A single text file must have as many rows as daily slots (usually 10) and as many columns as working days (usually 5).
Each cell must contain a preconfigured char:

• O means worker really needs that slot assigned
• o means worker would like to have the slot assigned
• - means no preference on that slot (it's the default naturally)
• x means worker would like not to have the slot assigned
• X means worker can't work on that particular slot

A sample could be

X x - - O
X x - - O
- - - - O
- - - - -
- - - - -
- - - o -
- - - o -
- - - - -
- - - - -
x x x x x


Unavailable slots file must have a well defined name (always the same) and its content will have the same structure of workers files. Naturally each cell having a value different than - means that slot is not available to workers.

## CODE

Source code can be found here.
Unfortunately .NET Fiddle uses framework 4.5, so program can't be compiled and run online due to the fact I use a newer framework (4.7.1).
Also consider my real code is organized into several files!

It works and it's fast, so I'm completely satisfied with this part.

## A STEP FURTHER

First problem solved, pretty good. But now I have to face the next one: I have several locations to assign workers shifts to and these locations share the same working hours.
A first attempt was to raise the number of columns on each file: cols 1-10 are for the 1st venue, cols 11-20 for the 2nd and so on.
Code works without any change and Hungarian algorithm processes data in a while, good; but, as expected, I end having overlapping shifts for the same workers on multiple venues (it's random, but always happens).
I could solve this problem by computing 1st venue, then changing each worker requests denying slots already given in the 1st venue before computing the 2nd one; not exactly the best way I'm sure, just an idea I had, and I'm not sure I can always find a solution.

## OTHER OPTIMIZATIONS

I could also think about adding other rules (e.g. if possible worker should have max 2 ranges in a day (avoiding for example solutions having slots 0, 2, 4, 6 and 8 and preferring slots 0-2, 6-8 instead) and limits, but this goes too far from the starting question, so it will be something I'm asking in future and I'm quite sure it could need some more complex algorithm or libraries (e.g. ORTools by Google) I'm searching/studying.

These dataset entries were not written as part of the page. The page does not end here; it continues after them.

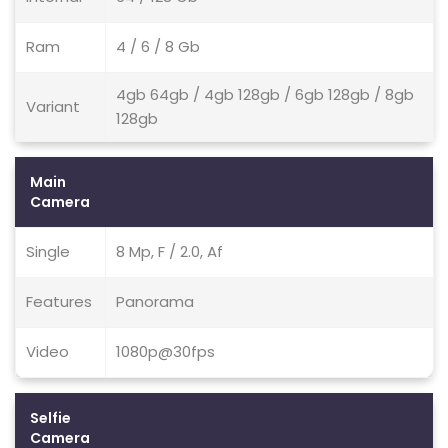
Ram
4 / 6 / 8 Gb
4gb 64gb / 4gb 128gb / 6gb 128gb / 8gb
Variant
128gb
Main
Camera
Single
8 Mp, F / 2.0, Af
Features
Panorama
Video
1080p@30fps
Selfie
Camera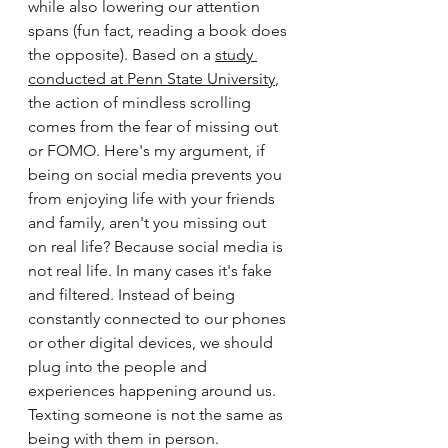
while also lowering our attention 
spans (fun fact, reading a book does 
the opposite). Based on a 
study 
conducted at Penn State University
, 
the action of mindless scrolling 
comes from the fear of missing out 
or FOMO. Here's my argument, if 
being on social media prevents you 
from enjoying life with your friends 
and family, aren't you missing out 
on real life? Because social media is 
not real life. In many cases it's fake 
and filtered. Instead of being 
constantly connected to our phones 
or other digital devices, we should 
plug into the people and 
experiences happening around us. 
Texting someone is not the same as 
being with them in person. 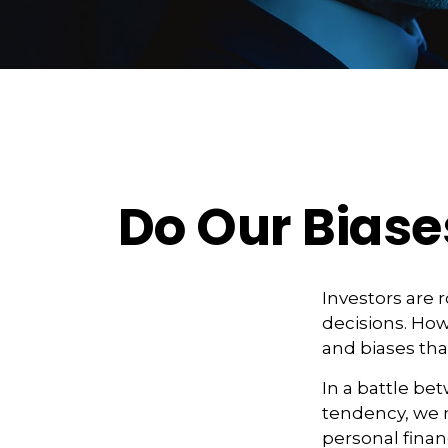
Do Our Biase
Investors are 
decisions. How
and biases that
In a battle be
tendency, we 
personal finan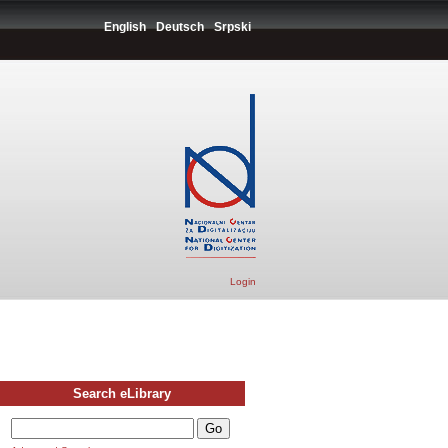
English
Deutsch
Srpski
Login
Search eLibrary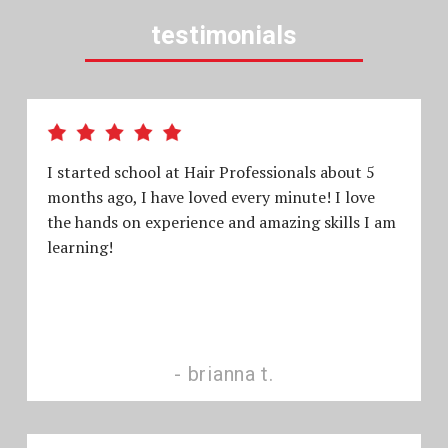
testimonials
I started school at Hair Professionals about 5
months ago, I have loved every minute! I love
the hands on experience and amazing skills I am
learning!
brianna t.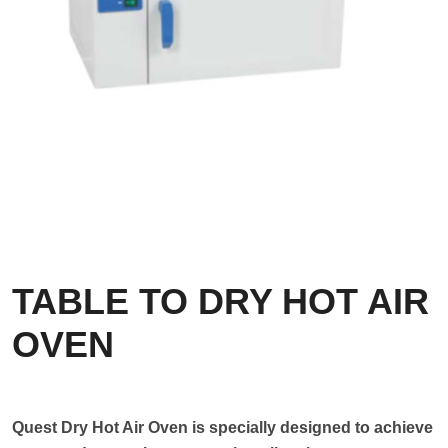
TABLE TO DRY HOT AIR
OVEN
Quest Dry Hot Air Oven is specially designed to achieve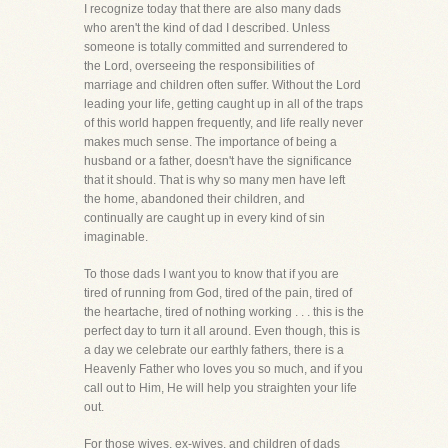
I recognize today that there are also many dads
who aren't the kind of dad I described. Unless
someone is totally committed and surrendered to
the Lord, overseeing the responsibilities of
marriage and children often suffer. Without the Lord
leading your life, getting caught up in all of the traps
of this world happen frequently, and life really never
makes much sense. The importance of being a
husband or a father, doesn't have the significance
that it should. That is why so many men have left
the home, abandoned their children, and
continually are caught up in every kind of sin
imaginable.
To those dads I want you to know that if you are
tired of running from God, tired of the pain, tired of
the heartache, tired of nothing working . . . this is the
perfect day to turn it all around. Even though, this is
a day we celebrate our earthly fathers, there is a
Heavenly Father who loves you so much, and if you
call out to Him, He will help you straighten your life
out.
For those wives, ex-wives, and children of dads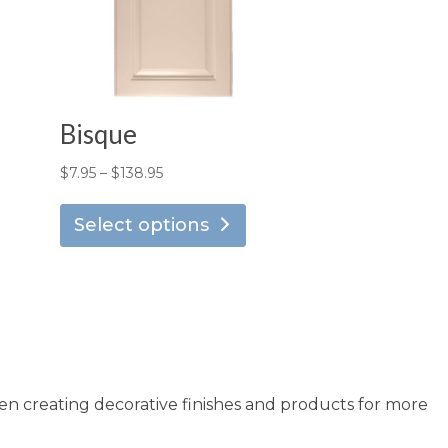
Bisque
Price
$
7.95
–
$
138.95
is
This
range:
oduct
product
Select options
$7.95
s
has
through
ltiple
multiple
$138.95
riants.
variants.
he
The
tions
options
ay
may
en creating decorative finishes and products for more
e
be
osen
chosen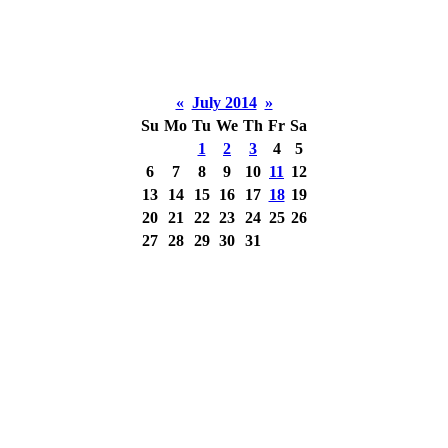
«
July 2014
»
Su
Mo
Tu
We
Th
Fr
Sa
1
2
3
4
5
6
7
8
9
10
11
12
13
14
15
16
17
18
19
20
21
22
23
24
25
26
27
28
29
30
31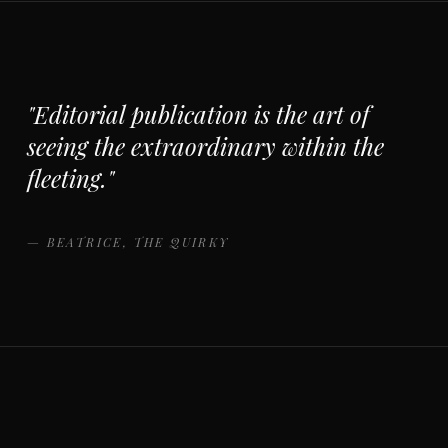
"Editorial publication is the art of
seeing the extraordinary within the
fleeting."
— BEATRICE, THE QUIRKY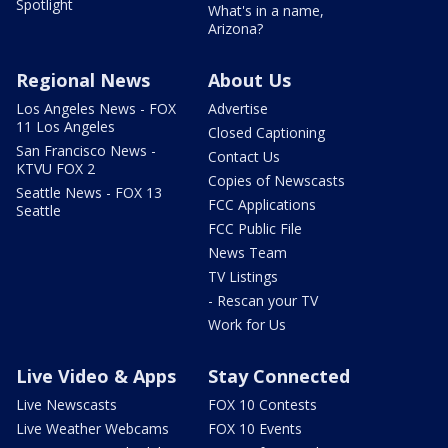
Spotlight
What's in a name,
Arizona?
Regional News
About Us
Los Angeles News - FOX
Advertise
11 Los Angeles
Closed Captioning
San Francisco News -
Contact Us
KTVU FOX 2
Copies of Newscasts
Seattle News - FOX 13
FCC Applications
Seattle
FCC Public File
News Team
TV Listings
- Rescan your TV
Work for Us
Live Video & Apps
Stay Connected
Live Newscasts
FOX 10 Contests
Live Weather Webcams
FOX 10 Events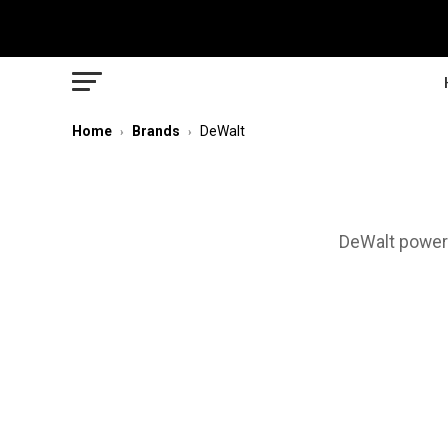
Home
Brands
DeWalt
›
›
DeWalt power 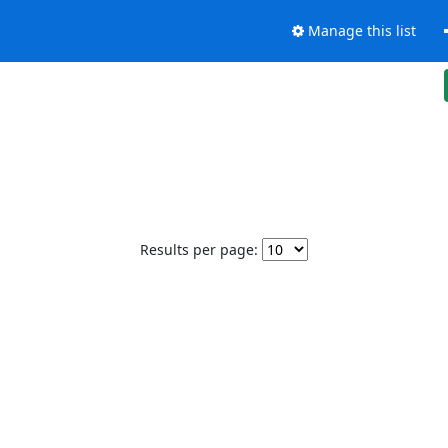
Manage this list
Results per page: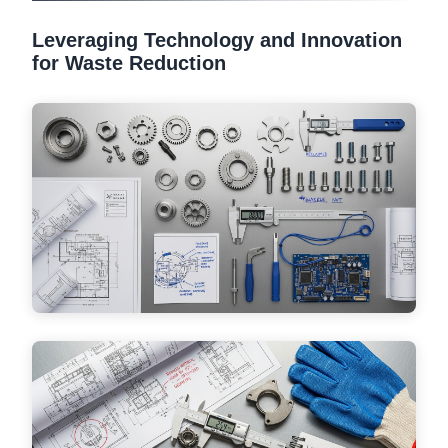
Leveraging Technology and Innovation
for Waste Reduction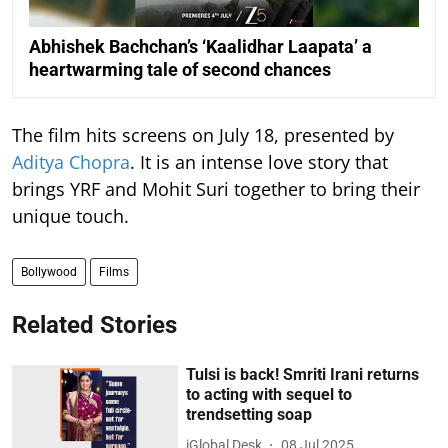
Abhishek Bachchan’s ‘Kaalidhar Laapata’ a
heartwarming tale of second chances
The film hits screens on July 18, presented by
Aditya Chopra
. It is an intense love story that
brings YRF and Mohit Suri together to bring their
unique touch.
Bollywood
Films
Related Stories
Tulsi is back! Smriti Irani returns
to acting with sequel to
trendsetting soap
iGlobal Desk
08 Jul 2025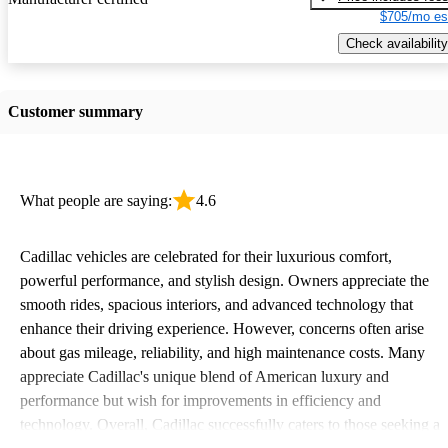
$705/mo es
Check availability
Customer summary
What people are saying:
4.6
Cadillac vehicles are celebrated for their luxurious comfort,
powerful performance, and stylish design. Owners appreciate the
smooth rides, spacious interiors, and advanced technology that
enhance their driving experience. However, concerns often arise
about gas mileage, reliability, and high maintenance costs. Many
appreciate Cadillac's unique blend of American luxury and
performance but wish for improvements in efficiency and
technology. Overall, Cadillac successfully caters to those seeking a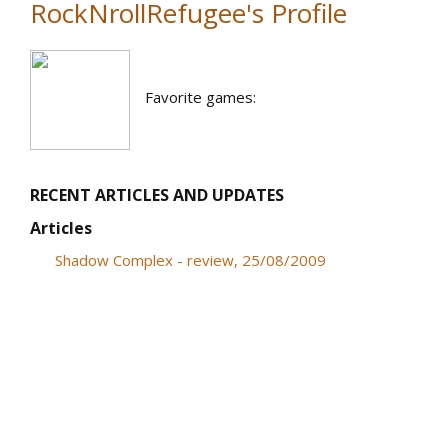
RockNrollRefugee's Profile
Favorite games:
RECENT ARTICLES AND UPDATES
Articles
Shadow Complex - review, 25/08/2009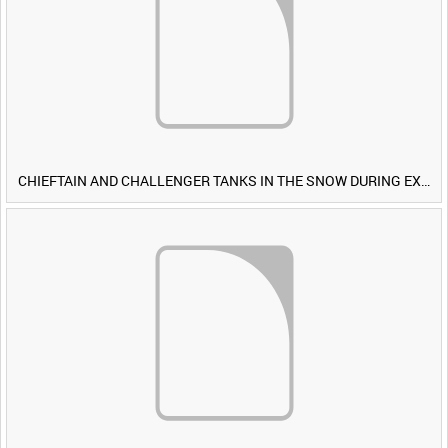
CHIEFTAIN AND CHALLENGER TANKS IN THE SNOW DURING EXERCISE IRON HAMMER [Allocated Title]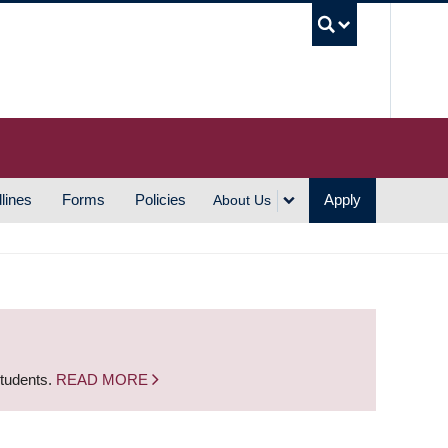
UBC S
lines
Forms
Policies
Apply
About Us
students.
READ MORE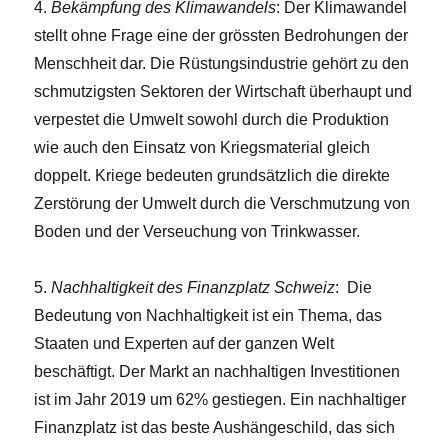
4.
Bekämpfung des Klimawandels
: Der Klimawandel
stellt ohne Frage eine der grössten Bedrohungen der
Menschheit dar. Die Rüstungsindustrie gehört zu den
schmutzigsten Sektoren der Wirtschaft überhaupt und
verpestet die Umwelt sowohl durch die Produktion
wie auch den Einsatz von Kriegsmaterial gleich
doppelt. Kriege bedeuten grundsätzlich die direkte
Zerstörung der Umwelt durch die Verschmutzung von
Boden und der Verseuchung von Trinkwasser.
5.
Nachhaltigkeit des Finanzplatz Schweiz
: Die
Bedeutung von Nachhaltigkeit ist ein Thema, das
Staaten und Experten auf der ganzen Welt
beschäftigt. Der Markt an nachhaltigen Investitionen
ist im Jahr 2019 um 62% gestiegen. Ein nachhaltiger
Finanzplatz ist das beste Aushängeschild, das sich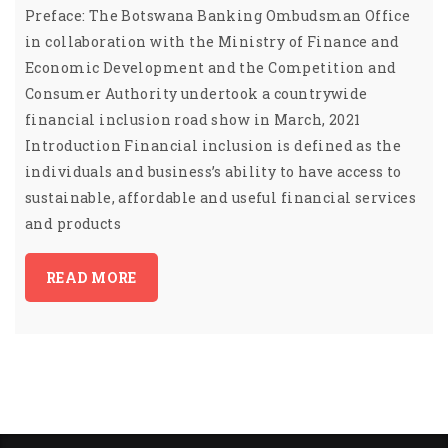
Preface: The Botswana Banking Ombudsman Office
in collaboration with the Ministry of Finance and
Economic Development and the Competition and
Consumer Authority undertook a countrywide
financial inclusion road show in March, 2021
Introduction Financial inclusion is defined as the
individuals and business’s ability to have access to
sustainable, affordable and useful financial services
and products
READ MORE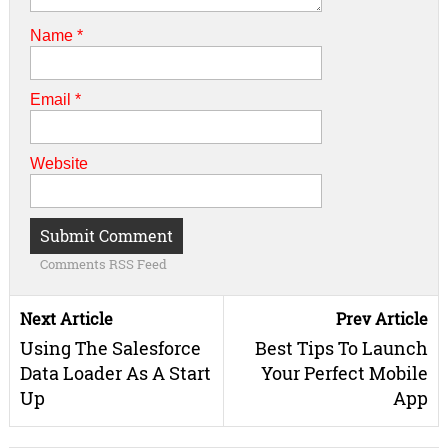
Name
*
Email
*
Website
Comments RSS Feed
Next Article
Prev Article
Using The Salesforce
Best Tips To Launch
Data Loader As A Start
Your Perfect Mobile
Up
App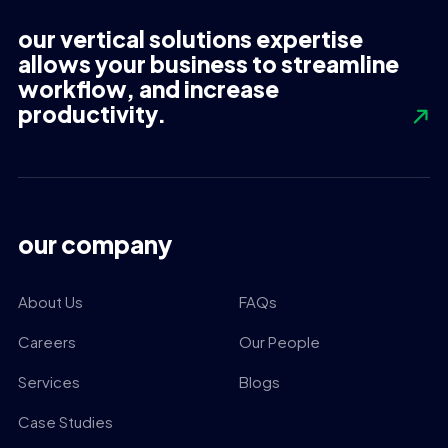
our vertical solutions expertise
allows your business to streamline
workflow, and increase
productivity.
our company
About Us
FAQs
Careers
Our People
Services
Blogs
Case Studies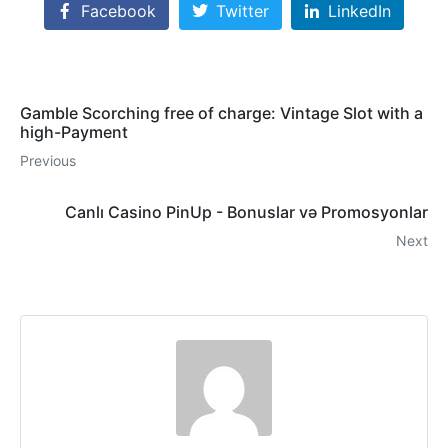
Facebook
Twitter
LinkedIn
Gamble Scorching free of charge: Vintage Slot with a
high-Payment
Previous
Canlı Casino PinUp - Bonuslar və Promosyonlar
Next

• Great. If you want to go further adding new constraints/statements, it would be better to generate a new question making this one a finalized question/answer that anybody can use. The constraints you want to add are likely to make the problem NP-complete in the general case. It begins to be very important to define properly the input dimensions to find a relevant solution. – Vince Mar 24 at 12:41

For the sake of completeness (since Vince has given you good help already, and it seems like you've got a program that works):

This is known as the assignment problem: given some set of workers and some set of shifts, where each worker might have preferences about which shifts they take, how can you find the optimal schedule?

The standard solution to it is called the modified Hungarian algorithm: it wasn't actually developed in Hungary, but it was based on the earlier work of some Hungarian mathematicians. This is the algorithm implemented in the other answer, and it runs in $$O(n^3)$$ time (though for any practical purposes you won't really have to worry about that aspect).